Analysis of estimators for adaptive Kinetic Monte Carlo

TL;DR

This paper evaluates and compares estimators used in adaptive Kinetic Monte Carlo simulations, focusing on their mathematical properties and effectiveness in estimating reaction rates.

Contribution

It analyzes a recent stopping criterion based on reaction rate fraction and introduces a related criterion valid without the Eyring-Kramers law.

Findings

Both estimators have well-behaved mean square errors that decrease over time.

The reaction rate-based criterion is effective for adaptive KMC.

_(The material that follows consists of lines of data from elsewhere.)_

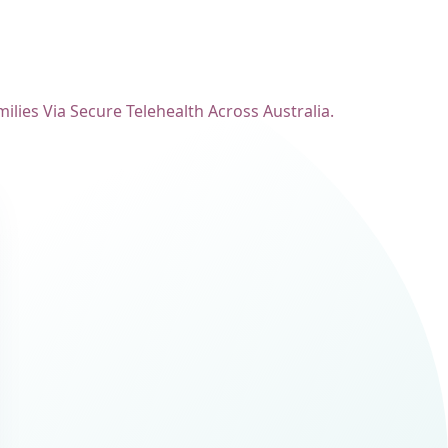
lies Via Secure Telehealth Across Australia.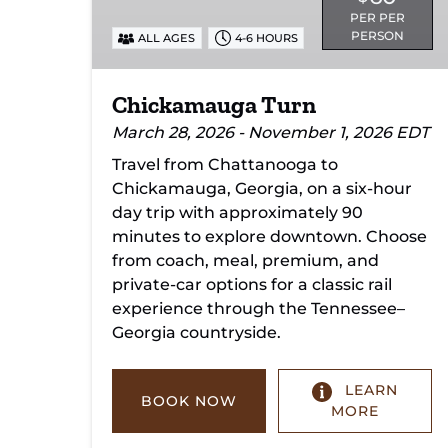
PER PER
PERSON
ALL AGES
4-6 HOURS
Chickamauga Turn
March 28, 2026 - November 1, 2026 EDT
Travel from Chattanooga to
Chickamauga, Georgia, on a six-hour
day trip with approximately 90
minutes to explore downtown. Choose
from coach, meal, premium, and
private-car options for a classic rail
experience through the Tennessee–
Georgia countryside.
LEARN
BOOK NOW
MORE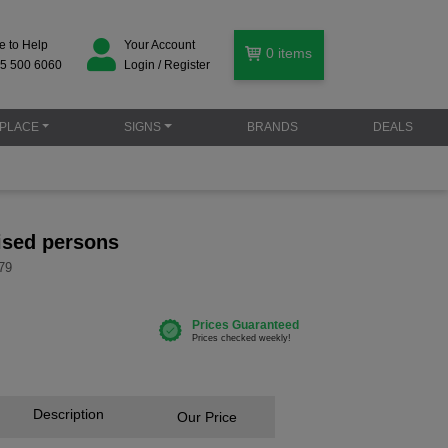
e to Help
Your Account
0
items
5 500 6060
Login / Register
PLACE
SIGNS
BRANDS
DEALS
ised persons
79
Description
Our Price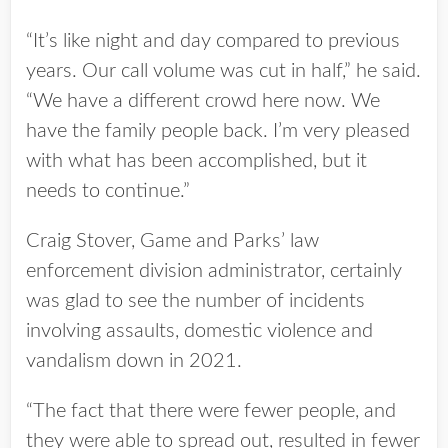
“It’s like night and day compared to previous
years. Our call volume was cut in half,” he said.
“We have a different crowd here now. We
have the family people back. I’m very pleased
with what has been accomplished, but it
needs to continue.”
Craig Stover, Game and Parks’ law
enforcement division administrator, certainly
was glad to see the number of incidents
involving assaults, domestic violence and
vandalism down in 2021.
“The fact that there were fewer people, and
they were able to spread out, resulted in fewer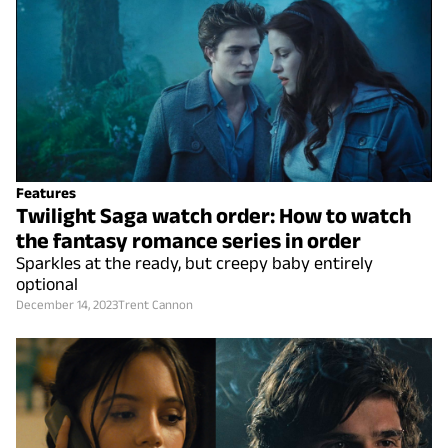
Features
Twilight Saga watch order: How to watch
the fantasy romance series in order
Sparkles at the ready, but creepy baby entirely
optional
December 14, 2023
Trent Cannon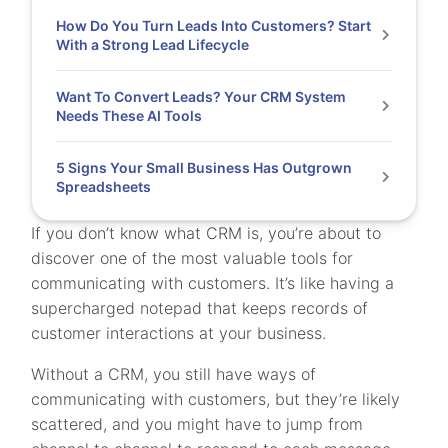
How Do You Turn Leads Into Customers? Start
With a Strong Lead Lifecycle
Want To Convert Leads? Your CRM System
Needs These AI Tools
5 Signs Your Small Business Has Outgrown
Spreadsheets
If you don’t know what CRM is, you’re about to
discover one of the most valuable tools for
communicating with customers. It’s like having a
supercharged notepad that keeps records of
customer interactions at your business.
Without a CRM, you still have ways of
communicating with customers, but they’re likely
scattered, and you might have to jump from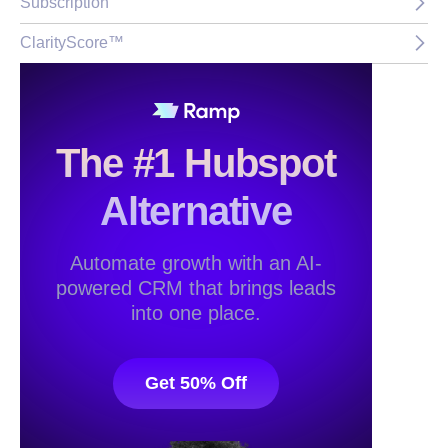
Subscription
ClarityScore™
The #1 Hubspot
Alternative
Automate growth with an AI-
powered CRM that brings leads
into one place.
Get 50% Off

Mathematical analysis confirms the estimators' reliability.

Abstract

Adaptive Kinetic Monte Carlo combines the simplicity of Kinetic Monte Carlo (KMC) with a Molecular Dynamics (MD) based saddle point search algorithm in order to simulate metastable systems. Key to making Adaptive KMC effective is a stopping criterion for the saddle point search. In this work, we examine a recent criterion, due to S. Chill and G. Henkelman, that is based on the fraction of total reaction rate found instead of the fraction of observed saddles. The criterion uses the Eyring-Kramers law to estimate the reaction rate at the MD search temperature. We also consider a related criterion that remains valid when the Eyring-Kramers law is not. We examine the mathematical properties of both estimators and prove their mean square errors are well behaved, vanishing as the simulation continues to run.